Note: This writes out two files– one combined file for the stim*voxel_responses (combined_stim_vox_all_epi.csv) and one for the xyz coordinates (combined_xyz_nonzero_all_epi.csv) across all EPIs. tbh, the voxel data is big! You can modify the code below to write out separate files for each EPI if you want.
pull_stim_by_voxel_all_epi.R:
library(tidyverse)
# initialize empty data frames for combined results
combined_xyz <- data.frame()
combined_stim_vox <- data.frame()
# loop through EPI numbers 1 to 12
for (i in 1:12) {
# Construct the filenames
epi_file <- paste0("coords_and_values_nonzero_epi_", i, ".txt")
# Read in the data from the AFNI 3dmaskdump output
epi_data <- read.delim(epi_file, sep = " ", header = FALSE)
# Get only the coordinates and combine them into a single data frame
epi_xyz <- epi_data[, 1:3]
names(epi_xyz) <- c("x", "y", "z")
combined_xyz <- bind_rows(combined_xyz, epi_xyz)
# Get only the activation values at each voxel and transpose the data
epi_t <- epi_data %>% select(-V1, -V2, -V3) %>% t()
# Read in the stimulus order data and filter for the corresponding run
stim <- read_csv("PILOT_3_stimulus_order.csv") %>% //NOTE TO CHANGE THIS TO CORRECT STIM FILE
filter(run == i) %>%
select(stimulus, stim_category)
# Combine stimulus data with voxel data
stim_by_vox <- cbind(stim, epi_t)
combined_stim_vox <- bind_rows(combined_stim_vox, stim_by_vox)
# Print progress message
cat("Processed EPI", i, "\n")
}
# Write out the combined results to CSV files
write_csv(combined_xyz, file = "combined_xyz_nonzero_all_epi.csv")
write_csv(combined_stim_vox, file = "combined_stim_vox_all_epi.csv")

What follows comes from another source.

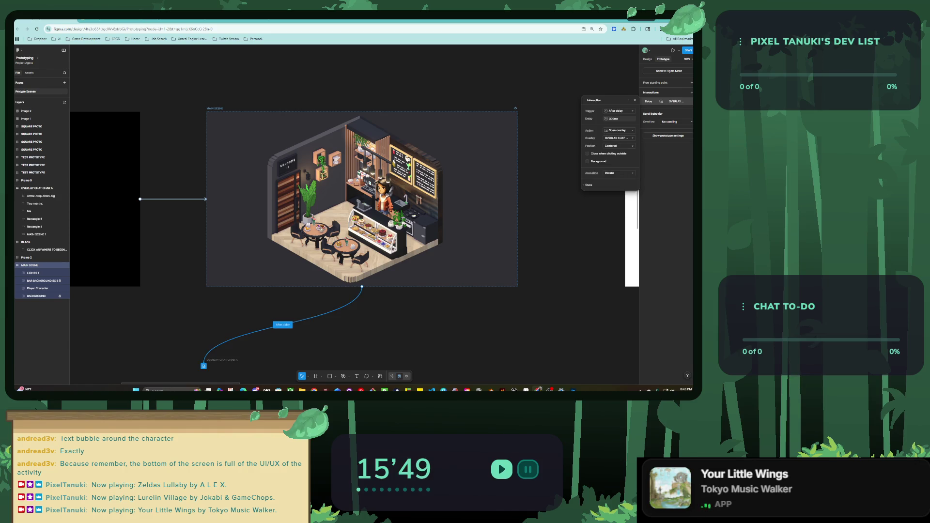
{"action": "left_click", "coordinate": [619, 173]}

cat("All EPIs processed and combined.\n")
And that’s it! At each step, please review what you got out and whether things look odd or confusing. I would LOVE for someone to recreate what I’ve done, and review after each step to ensure we’re doing the right thing. I’m just a grad student Googling AFNI commands and trying my best. :)
TO DO: Pull CORTEX-ONLY voxels (can be based on anatomical scan). Should be straightforward in AFNI if the anatomical scan is available!

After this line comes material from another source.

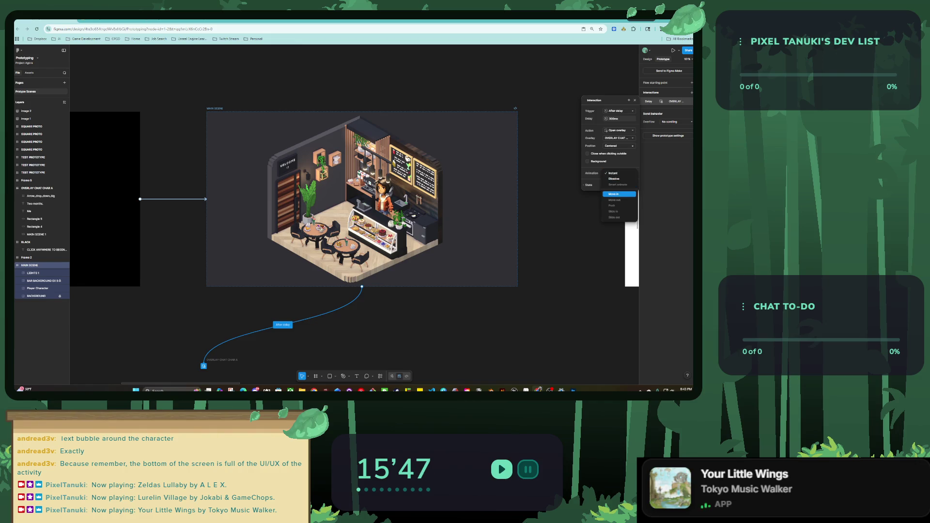
{"action": "left_click", "coordinate": [619, 194]}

The ./convert_dicom_brainvar.sh script doesn’t auto untarball the briks for some reason??? so you have to manually do that for now (it’s just double clicking)
The out-of-the-box protocol and script from the Postle lab (041_fmri_preproc2_brainvar.py) just has ya manually delete the intermediary processing files it generates… maybe we can include a cleanup script!
I feel like steps 8 & 9 could be done more efficiently/in one script?